**How to complete this task:** An exact transcription is needed, starting with the line that contains "X292861Y282912D01*" and ending with the last line of the records.

Top of Records supplied

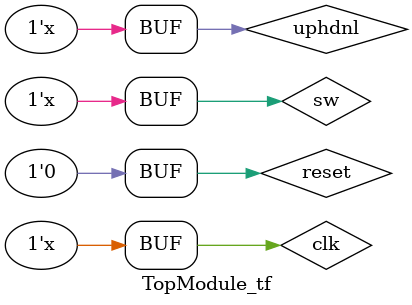
<source format=v>
`timescale 1ns / 1ps

module TopModule_tf;

	// Inputs
	reg clk;
	reg reset;
	reg sw;
	reg uphdnl;

	// Outputs
	wire a;
	wire b;
	wire c;
	wire d;
	wire e;
	wire f;
	wire g;
	wire aa7;
	wire aa6;
	wire aa5;
	wire aa4;
	wire aa3;
	wire aa2;
	wire aa1;
	wire aa0;

	// Instantiate the Unit Under Test (UUT)
	TopModule uut (
		.clk(clk), 
		.reset(reset), 
		.sw(sw), 
		.uphdnl(uphdnl), 
		.a(a), 
		.b(b), 
		.c(c), 
		.d(d), 
		.e(e), 
		.f(f), 
		.g(g), 
		.aa7(aa7), 
		.aa6(aa6), 
		.aa5(aa5), 
		.aa4(aa4), 
		.aa3(aa3), 
		.aa2(aa2), 
		.aa1(aa1), 
		.aa0(aa0)
	);

	always #5 clk = ~clk;
	
	initial begin
		// Initialize Inputs
		clk = 0;
		reset = 1;
		sw = 0;
		uphdnl = 1;

		// Wait 100 ns for global reset to finish
		#100 reset = 0;
        
		// Add stimulus here

	end
	
	always begin 
		#30000000  sw = ~sw;
		end
	always 
		#30000000 uphdnl = ~uphdnl;

      
endmodule


</source>
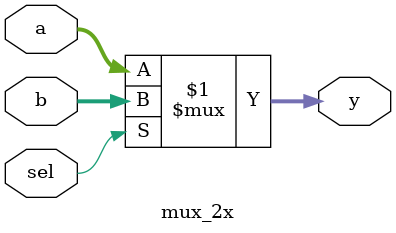
<source format=v>
`timescale 1ns/1ps

module mux_2x(sel, a, b, y);
  parameter WIDTH=8;

  input   sel;
  input   [WIDTH-1:0] a;
  input   [WIDTH-1:0] b;
  output  [WIDTH-1:0] y;

  assign #0.85 y = (sel) ? b : a;
endmodule
</source>
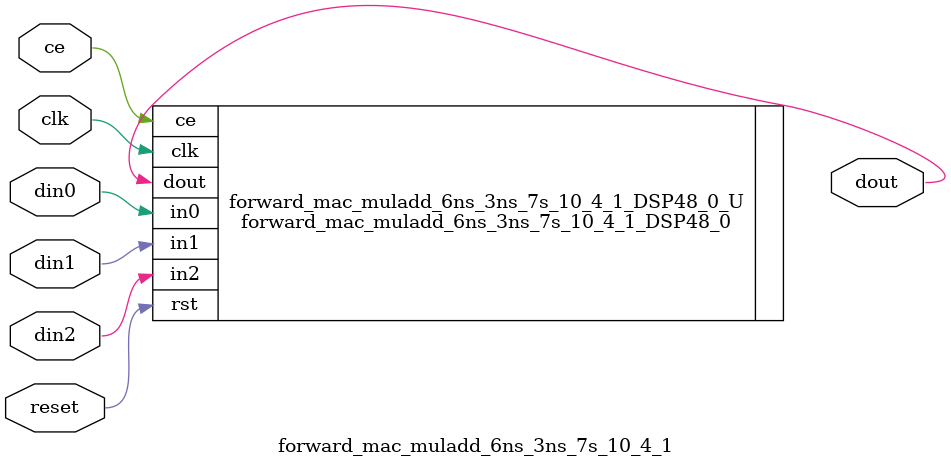
<source format=v>
module forward_mac_muladd_6ns_3ns_7s_10_4_1(clk,reset,ce,din0,din1,din2,dout); 
parameter ID = 32'd1;
parameter NUM_STAGE = 32'd1;
parameter din0_WIDTH = 32'd1;
parameter din1_WIDTH = 32'd1;
parameter din2_WIDTH = 32'd1;
parameter dout_WIDTH = 32'd1;
input clk;
input reset;
input ce;
input[din0_WIDTH - 1:0] din0;
input[din1_WIDTH - 1:0] din1;
input[din2_WIDTH - 1:0] din2;
output[dout_WIDTH - 1:0] dout;
forward_mac_muladd_6ns_3ns_7s_10_4_1_DSP48_0 forward_mac_muladd_6ns_3ns_7s_10_4_1_DSP48_0_U(.clk( clk ),.rst( reset ),.ce( ce ),.in0( din0 ),.in1( din1 ),.in2( din2 ),.dout( dout ));
endmodule
</source>
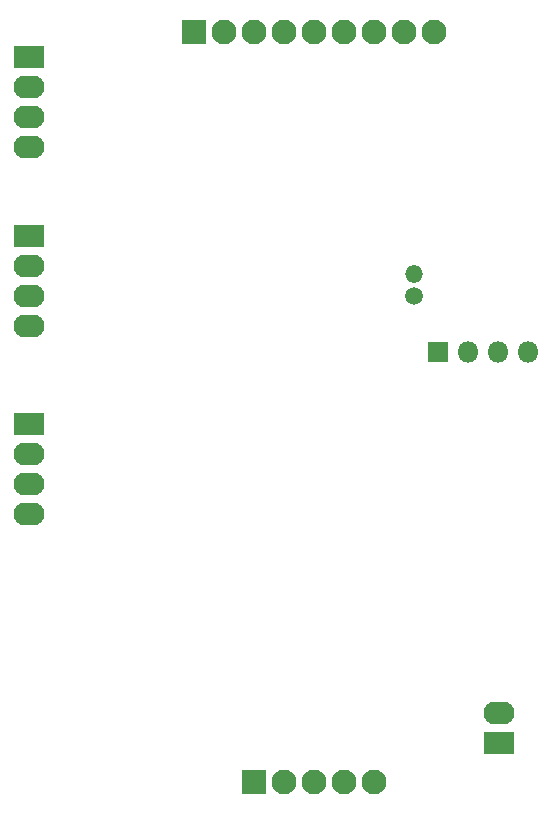
<source format=gbr>
%TF.GenerationSoftware,KiCad,Pcbnew,(5.1.2)-2*%
%TF.CreationDate,2020-09-07T08:08:20+07:00*%
%TF.ProjectId,ai-hw-elec,61692d68-772d-4656-9c65-632e6b696361,rev?*%
%TF.SameCoordinates,Original*%
%TF.FileFunction,Soldermask,Bot*%
%TF.FilePolarity,Negative*%
%FSLAX46Y46*%
G04 Gerber Fmt 4.6, Leading zero omitted, Abs format (unit mm)*
G04 Created by KiCad (PCBNEW (5.1.2)-2) date 2020-09-07 08:08:20*
%MOMM*%
%LPD*%
G04 APERTURE LIST*
%ADD10R,2.100000X2.100000*%
%ADD11C,2.100000*%
%ADD12O,2.624000X1.924000*%
%ADD13R,2.624000X1.924000*%
%ADD14R,1.800000X1.800000*%
%ADD15O,1.800000X1.800000*%
%ADD16C,1.500000*%
%ADD17O,1.500000X1.500000*%
G04 APERTURE END LIST*
D10*
%TO.C,U4*%
X119872000Y-56982000D03*
D11*
X122412000Y-56982000D03*
X124952000Y-56982000D03*
X127492000Y-56982000D03*
X130032000Y-56982000D03*
X132572000Y-56982000D03*
X135112000Y-56982000D03*
X137652000Y-56982000D03*
X140192000Y-56982000D03*
D10*
X124952000Y-120502000D03*
D11*
X127492000Y-120502000D03*
X130032000Y-120502000D03*
X132572000Y-120502000D03*
X135112000Y-120502000D03*
%TD*%
D12*
%TO.C,J2*%
X145640000Y-114680000D03*
D13*
X145640000Y-117220000D03*
%TD*%
D14*
%TO.C,J1*%
X140462000Y-84074000D03*
D15*
X143002000Y-84074000D03*
X145542000Y-84074000D03*
X148082000Y-84074000D03*
%TD*%
D13*
%TO.C,J3*%
X105840000Y-74260000D03*
D12*
X105840000Y-76800000D03*
X105840000Y-79340000D03*
X105840000Y-81880000D03*
%TD*%
%TO.C,J4*%
X105830000Y-66750000D03*
X105830000Y-64210000D03*
X105830000Y-61670000D03*
D13*
X105830000Y-59130000D03*
%TD*%
%TO.C,J5*%
X105840000Y-90200000D03*
D12*
X105840000Y-92740000D03*
X105840000Y-95280000D03*
X105840000Y-97820000D03*
%TD*%
D16*
%TO.C,TH1*%
X138430000Y-79370000D03*
D17*
X138430000Y-77470000D03*
%TD*%
M02*

</source>
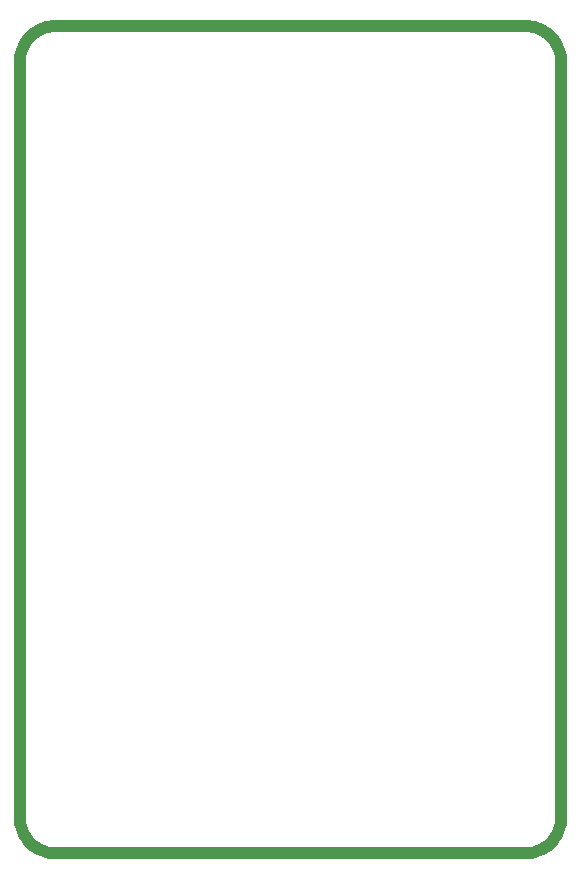
<source format=gko>
G04*
G04 #@! TF.GenerationSoftware,Altium Limited,Altium Designer,23.8.1 (32)*
G04*
G04 Layer_Color=16711935*
%FSLAX25Y25*%
%MOIN*%
G70*
G04*
G04 #@! TF.SameCoordinates,823993F6-8BEF-49D6-9206-44A6C2E96FBA*
G04*
G04*
G04 #@! TF.FilePolarity,Positive*
G04*
G01*
G75*
%ADD63C,0.03937*%
D63*
X473000Y537780D02*
X472960Y538755D01*
X472839Y539724D01*
X472639Y540679D01*
X472360Y541615D01*
X472006Y542524D01*
X471577Y543401D01*
X471077Y544240D01*
X470510Y545034D01*
X469879Y545779D01*
X469189Y546469D01*
X468444Y547100D01*
X467649Y547668D01*
X466811Y548167D01*
X465934Y548596D01*
X465024Y548951D01*
X464089Y549229D01*
X463133Y549430D01*
X462165Y549550D01*
X461189Y549591D01*
Y274000D02*
X462165Y274040D01*
X463133Y274161D01*
X464089Y274361D01*
X465024Y274640D01*
X465934Y274995D01*
X466811Y275424D01*
X467649Y275923D01*
X468444Y276490D01*
X469189Y277121D01*
X469879Y277812D01*
X470510Y278557D01*
X471077Y279351D01*
X471577Y280190D01*
X472006Y281067D01*
X472360Y281976D01*
X472639Y282912D01*
X472839Y283867D01*
X472960Y284836D01*
X473000Y285811D01*
X304311Y549591D02*
X303336Y549550D01*
X302367Y549430D01*
X301412Y549229D01*
X300476Y548951D01*
X299567Y548596D01*
X298690Y548167D01*
X297851Y547668D01*
X297057Y547100D01*
X296312Y546469D01*
X295621Y545779D01*
X294990Y545034D01*
X294423Y544240D01*
X293923Y543401D01*
X293495Y542524D01*
X293140Y541615D01*
X292861Y540679D01*
X292661Y539724D01*
X292540Y538755D01*
X292500Y537780D01*
Y285811D02*
X292540Y284836D01*
X292661Y283867D01*
X292861Y282912D01*
X293140Y281976D01*
X293495Y281067D01*
X293923Y280190D01*
X294423Y279351D01*
X294990Y278556D01*
X295621Y277812D01*
X296312Y277121D01*
X297057Y276490D01*
X297851Y275923D01*
X298690Y275424D01*
X299567Y274995D01*
X300476Y274640D01*
X301412Y274361D01*
X302367Y274161D01*
X303336Y274040D01*
X304311Y274000D01*
X461189D01*
X304311Y549591D02*
X461189D01*
X473000Y285811D02*
Y537780D01*
X292500Y285811D02*
Y537780D01*
M02*

</source>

Bottom of Records supplied

**Finished exercise:**
X292861Y282912D01*
X293140Y281976D01*
X293495Y281067D01*
X293923Y280190D01*
X294423Y279351D01*
X294990Y278556D01*
X295621Y277812D01*
X296312Y277121D01*
X297057Y276490D01*
X297851Y275923D01*
X298690Y275424D01*
X299567Y274995D01*
X300476Y274640D01*
X301412Y274361D01*
X302367Y274161D01*
X303336Y274040D01*
X304311Y274000D01*
X461189D01*
X304311Y549591D02*
X461189D01*
X473000Y285811D02*
Y537780D01*
X292500Y285811D02*
Y537780D01*
M02*

</source>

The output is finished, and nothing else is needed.